The first notable migration from Ukraine to England was in the late C19 and early C20 when several hundred people from western Ukraine settled in Manchester. Although most of them had either returned to Ukraine or relocated to the USA or Canada by the outbreak of the First World War, a small community remained in the city. After the Second World War around 35,000 Ukrainians came to the United Kingdom, including many former soldiers and other displaced persons. Many were recruited into the European Volunteer Workers Scheme, which addressed labour shortages by offering paid employment in industry and agriculture. Most of these post-war migrants remained here, and they and later generations of their families formed Ukrainian communities in towns and cities across England, with concentrations in London, Manchester, West Yorkshire and the East Midlands.

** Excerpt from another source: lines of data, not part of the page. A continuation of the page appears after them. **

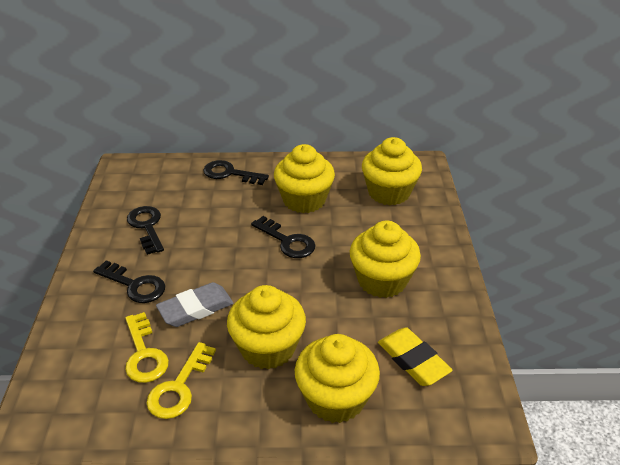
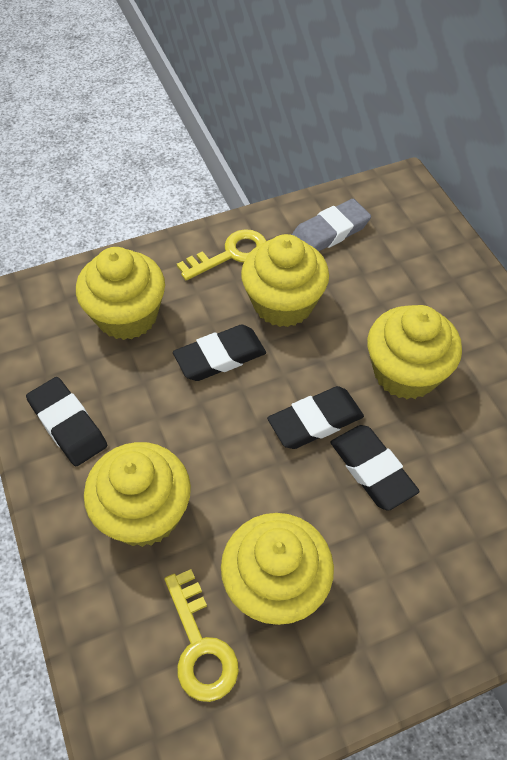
black eraser: none = 0 -> [26,377,107,466] [173,325,266,381] [267,386,364,449] [330,425,420,511] = 4
black key: [93,260,165,303] [127,206,164,255] [203,160,269,185] [251,216,316,258] = 4 -> none = 0
yellow eraser: [378,327,453,386] = 1 -> none = 0

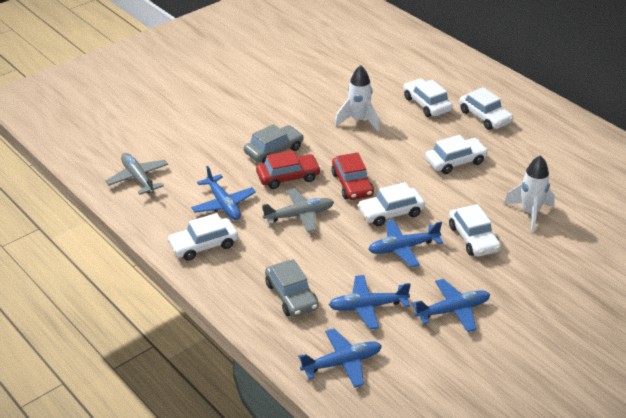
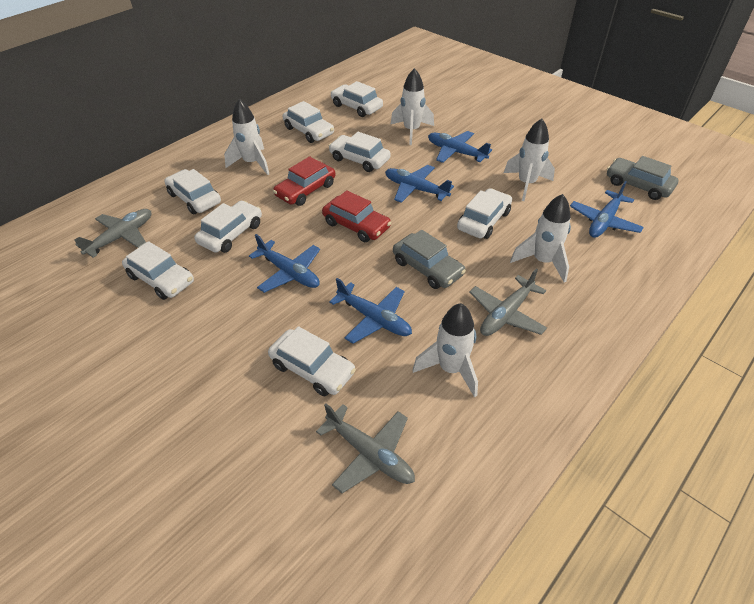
grey plane: [106,153,168,195] [262,188,334,232] = 2 -> [74,209,151,258] [316,404,415,493] [469,268,547,336] = 3
white car: [167,213,238,261] [357,182,425,226] [403,79,453,117] [425,135,488,174] [449,204,501,257] [459,87,513,130] = 6 -> [122,241,194,300] [164,169,221,214] [194,201,262,253] [268,326,356,396] [283,101,334,143] [329,132,391,172] [331,81,383,117] [457,188,512,239] = 8
white rocket: [335,65,380,131] [504,155,555,233] = 2 -> [224,99,269,175] [391,68,434,145] [412,303,478,398] [504,118,555,201] [510,194,571,283] = 5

More immigration occurred after the loosening of restrictions in (and later, the collapse of) the Soviet Union. By around 2005 there were estimated to be 100,000 Ukrainians in the United Kingdom. The ongoing conflict with Russia, which escalated in 2022, has brought (to date) around a further 160,000 refugees here. As Ukrainian communities have developed, they have often shared or adapted existing buildings to create spaces for worship, education, cultural celebrations and community activities.
Edgerton Hill, Huddersfield, built around 1820, is listed at Grade II for the following principal reasons:
Architectural interest:
* for the quality of the design as an early-C19 villa built in a classical style;
* the readability of the building’s early-C19 plan form, including the former basement kitchen, service and coach house range, former loggia, and a late C19 billiard room;
* a range of interior fixtures and fittings survive including staircases, doors, ornate plasterwork, and an octagonal roof light;
* its use as a Ukrainian Club from the mid-C20 has remained sensitive to these features, while also incorporating ceiling paintings to the late-C19 billiard room and commemorative plaques.
Historic interest:
* as a reflection of the growth of the Ukrainian Community in the North of England in the mid- to late C20.
Group value:
* with nearby Grade II listed villas that all contribute to the character of the Edgerton Conservation Area.